Another trip highlight for Wing was her visit to the prestigious all-girls school Lycée Ba Aminata Diallo, which has educated almost all of the women who currently hold (and have held) significant political positions in Mali. At that meeting with her youngest audience of the trip, Wing was asked by the ambitious students not only how they could become a government minister in Mali, but also how they could become an important member of the United States government.
“The energy that those young kids are conveying—you can see them thinking, ‘I want to run for office'—that's inspiring,” she says.

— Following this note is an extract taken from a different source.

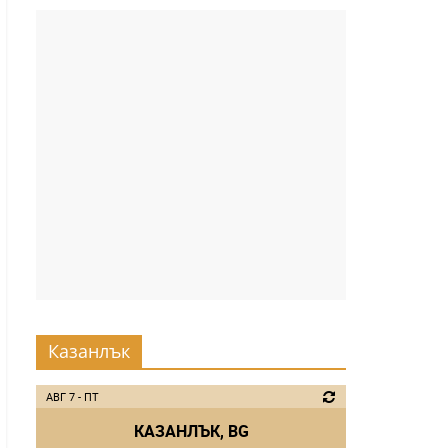
Казанлък
АВГ 7 - ПТ
КАЗАНЛЪК, BG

In Mali, where, according to Wing, only 10 percent of the national assembly is made up of women and only seven mayors (out of thousands across the country) have been women, it was helpful for her audiences to hear that political parity has not been reached in the U.S. yet either.“We have 17 percent women in the Senate and the House of Representatives, and Sub-Saharan Africa as a whole has over 19 percent,” she says.“So they were pleased to see that [as a region] they were outdoing the U.S.”
Though Wing was ostensibly in Mali as a teacher, speaking to the press and government officials as an expert, she also learned a lot, specifically hearing new details about the challenges facing Malian women in the political process. Many told personal stories of harassment and pressure they faced in leading or trying to be elected to lead different groups. Wing also was pleased to discover how much progress the country has made in the 17 years since she first began traveling there.
“In the last four years there's been a great deal of positive, construction-type development,” she says. The country opened a new bridge, its third, during her visit.“There was just one bridge when I started visiting Mali,” says Wing, who also noted an increase in paved roads, overpasses and traffic lights.“That kind of basic infrastructure is a huge change!”
The Speakers and Specialists Program is an important one, not just from an educational standpoint, but because it allows for what Wing calls“cultural diplomacy,” giving Malian people access to regular American citizens for open dialogue. There is no "agenda" per se, just an opportunity to exchange ideas across cultures. For Wing, the trip was also an exciting opportunity to use both her academic experience studying gender in politics and the research on Mali that she first began nearly two decades ago.“It was a wonderful way to bridge my two worlds,” she says.